Data records START

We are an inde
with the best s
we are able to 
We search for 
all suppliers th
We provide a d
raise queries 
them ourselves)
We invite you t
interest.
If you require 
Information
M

Data records END

* **What is expected**: Copy out the text in the data above, putting "vendors" wherever "suppliers" appears and changing nothing else.

* **Answer**:
We are an inde
with the best s
we are able to 
We search for 
all vendors th
We provide a d
raise queries 
them ourselves)
We invite you t
interest.
If you require 
Information
M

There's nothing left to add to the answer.